P.S. I don't think you're going to get many 'great ideas' to 'get back at her'.

sonjadog · 24/01/2019 19:28

Do you think she is going to call you now?

beaveringaways · 24/01/2019 19:35

Did MIL give you a reason as to why she'd given it to the ex? I'd be very annoyed it's not her number to give out and she's clearly trying to stir! Love how high and mighty some of these replies sound!

Barbie222 · 24/01/2019 19:41

Just stop using your landline.

toriatoriatoria · 24/01/2019 19:43

Unplug the phone and change your phone number. Don't give the new one to MIL.

swingofthings · 25/01/2019 07:07

Why would she have given it? Is this your home number, so not yours but joint? How did you find out? Did the ex call you and if so why? Are there children involved?

RiddleyW · 25/01/2019 07:11

How do you know this if you’ve not spoken to either of them for years?

Ohnonotuagain · 25/01/2019 07:13

Get back at her??

I wouldn't even do anything about it, it's not a big deal.

hopeishere · 25/01/2019 07:14

Yes, hue go you know?? Has the ex phoned?

Fowles94 · 25/01/2019 07:15

I don't think it's gonna affect your life in any way so let it go.

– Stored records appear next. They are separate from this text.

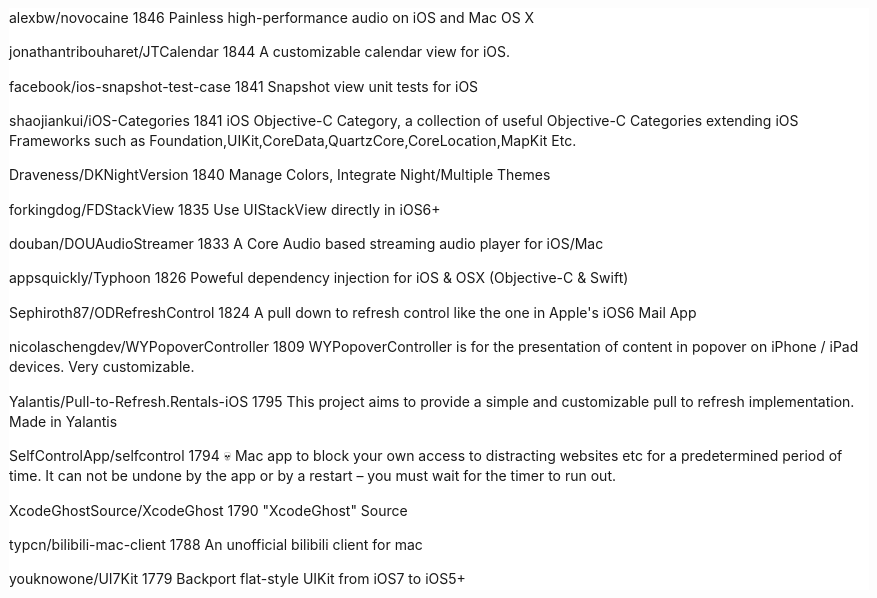 
alexbw/novocaine                           1846
Painless high-performance audio on iOS and Mac OS X


jonathantribouharet/JTCalendar             1844
A customizable calendar view for iOS.


facebook/ios-snapshot-test-case            1841
Snapshot view unit tests for iOS


shaojiankui/iOS-Categories                 1841
iOS Objective-C Category, a collection of useful Objective-C Categories extending iOS Frameworks such as Foundation,UIKit,CoreData,QuartzCore,CoreLocation,MapKit Etc.


Draveness/DKNightVersion                   1840
Manage Colors, Integrate Night/Multiple Themes


forkingdog/FDStackView                     1835
Use UIStackView directly in iOS6+


douban/DOUAudioStreamer                    1833
A Core Audio based streaming audio player for iOS/Mac


appsquickly/Typhoon                        1826
Poweful dependency injection for iOS & OSX (Objective-C & Swift)


Sephiroth87/ODRefreshControl               1824
A pull down to refresh control like the one in Apple's iOS6 Mail App


nicolaschengdev/WYPopoverController        1809
WYPopoverController is for the presentation of content in popover on iPhone / iPad devices. Very customizable.


Yalantis/Pull-to-Refresh.Rentals-iOS       1795
This project aims to provide a simple and customizable pull to refresh implementation. Made in Yalantis


SelfControlApp/selfcontrol                 1794
:skull: Mac app to block your own access to distracting websites etc for a predetermined period of time. It can not be undone by the app or by a restart – you must wait for the timer to run out.


XcodeGhostSource/XcodeGhost                1790
"XcodeGhost" Source


typcn/bilibili-mac-client                  1788
An unofficial bilibili client for mac


youknowone/UI7Kit                          1779
Backport flat-style UIKit from iOS7 to iOS5+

HeckinHell · 25/01/2019 07:17

How do you know? Has she called you? (Is there a way to block numbers from calling a landline? Do you even use your landline?)

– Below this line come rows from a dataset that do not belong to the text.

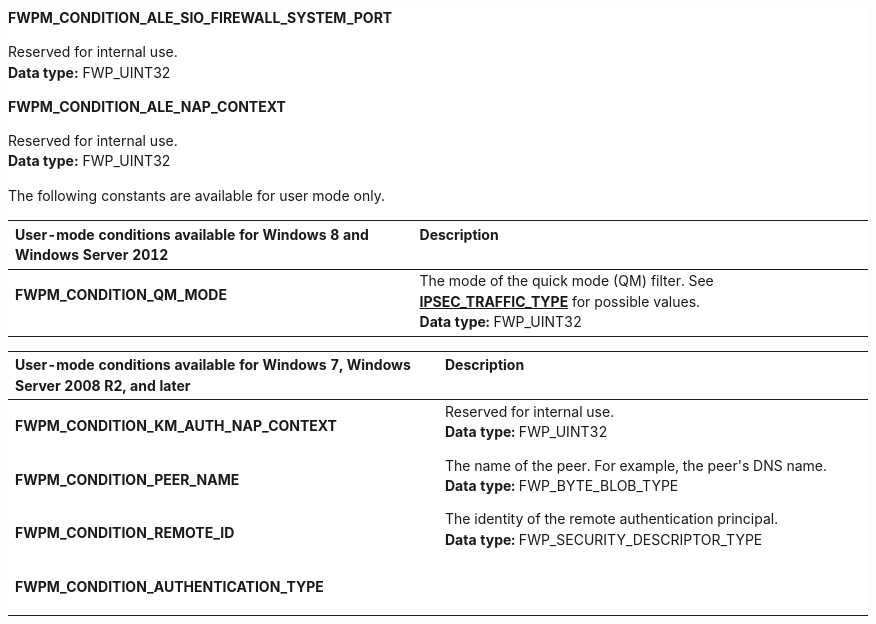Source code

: <tr class="even">
<td style="text-align: left;"><span id="FWPM_CONDITION_ALE_SIO_FIREWALL_SYSTEM_PORT"></span><span id="fwpm_condition_ale_sio_firewall_system_port"></span><dl> <dt><strong>FWPM_CONDITION_ALE_SIO_FIREWALL_SYSTEM_PORT</strong></dt> </dl></td>
<td style="text-align: left;">Reserved for internal use. <br/> <strong>Data type:</strong> FWP_UINT32<br/></td>
</tr>
<tr class="odd">
<td style="text-align: left;"><span id="FWPM_CONDITION_ALE_NAP_CONTEXT"></span><span id="fwpm_condition_ale_nap_context"></span><dl> <dt><strong>FWPM_CONDITION_ALE_NAP_CONTEXT</strong></dt> </dl></td>
<td style="text-align: left;">Reserved for internal use. <br/> <strong>Data type:</strong> FWP_UINT32<br/></td>
</tr>
</tbody>
</table>



The following constants are available for user mode only.



| User-mode conditions available for Windows 8 and Windows Server 2012                                                                                                                       | Description                                                                                                                                                               |
|:-------------------------------------------------------------------------------------------------------------------------------------------------------------------------------------------|:--------------------------------------------------------------------------------------------------------------------------------------------------------------------------|
| <span id="FWPM_CONDITION_QM_MODE"></span><span id="fwpm_condition_qm_mode"></span><dl> <dt>**FWPM\_CONDITION\_QM\_MODE**</dt> </dl> | The mode of the quick mode (QM) filter. See [**IPSEC\_TRAFFIC\_TYPE**](/windows/desktop/api/Ipsectypes/ne-ipsectypes-ipsec_traffic_type) for possible values.<br/> **Data type:** FWP\_UINT32<br/> |





<table>
<colgroup>
<col style="width: 50%" />
<col style="width: 50%" />
</colgroup>
<thead>
<tr class="header">
<th style="text-align: left;">User-mode conditions available for Windows 7, Windows Server 2008 R2, and later</th>
<th style="text-align: left;">Description</th>
</tr>
</thead>
<tbody>
<tr class="odd">
<td style="text-align: left;"><span id="FWPM_CONDITION_KM_AUTH_NAP_CONTEXT"></span><span id="fwpm_condition_km_auth_nap_context"></span><dl> <dt><strong>FWPM_CONDITION_KM_AUTH_NAP_CONTEXT</strong></dt> </dl></td>
<td style="text-align: left;">Reserved for internal use.<br/> <strong>Data type:</strong> FWP_UINT32<br/></td>
</tr>
<tr class="even">
<td style="text-align: left;"><span id="FWPM_CONDITION_PEER_NAME"></span><span id="fwpm_condition_peer_name"></span><dl> <dt><strong>FWPM_CONDITION_PEER_NAME</strong></dt> </dl></td>
<td style="text-align: left;">The name of the peer. For example, the peer's DNS name.<br/> <strong>Data type:</strong> FWP_BYTE_BLOB_TYPE<br/></td>
</tr>
<tr class="odd">
<td style="text-align: left;"><span id="FWPM_CONDITION_REMOTE_ID"></span><span id="fwpm_condition_remote_id"></span><dl> <dt><strong>FWPM_CONDITION_REMOTE_ID</strong></dt> </dl></td>
<td style="text-align: left;">The identity of the remote authentication principal. <br/> <strong>Data type:</strong> FWP_SECURITY_DESCRIPTOR_TYPE<br/></td>
</tr>
<tr class="even">
<td style="text-align: left;"><span id="FWPM_CONDITION_AUTHENTICATION_TYPE"></span><span id="fwpm_condition_authentication_type"></span><dl> <dt><strong>FWPM_CONDITION_AUTHENTICATION_TYPE</strong></dt> </dl></td>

If she’s narcissistic, don’t do anything. Just completely ignore. She’s looking for a reaction; the best way to “get back at her” would be to deny her that.

SlowlyShrinking · 25/01/2019 07:19

I would be annoyed too (obviously?)
Get a phone with caller display then you don’t have to answer if it’s someone you don’t want to speak to. I do the same on my mobile and only answer if I know who it is or am expecting a call. If I don’t know the number I google it after it’s stopped ringing, and it’s usually PPI or something.

twirlbabytwirl · 25/01/2019 07:20

Do people even have landlines these days lol.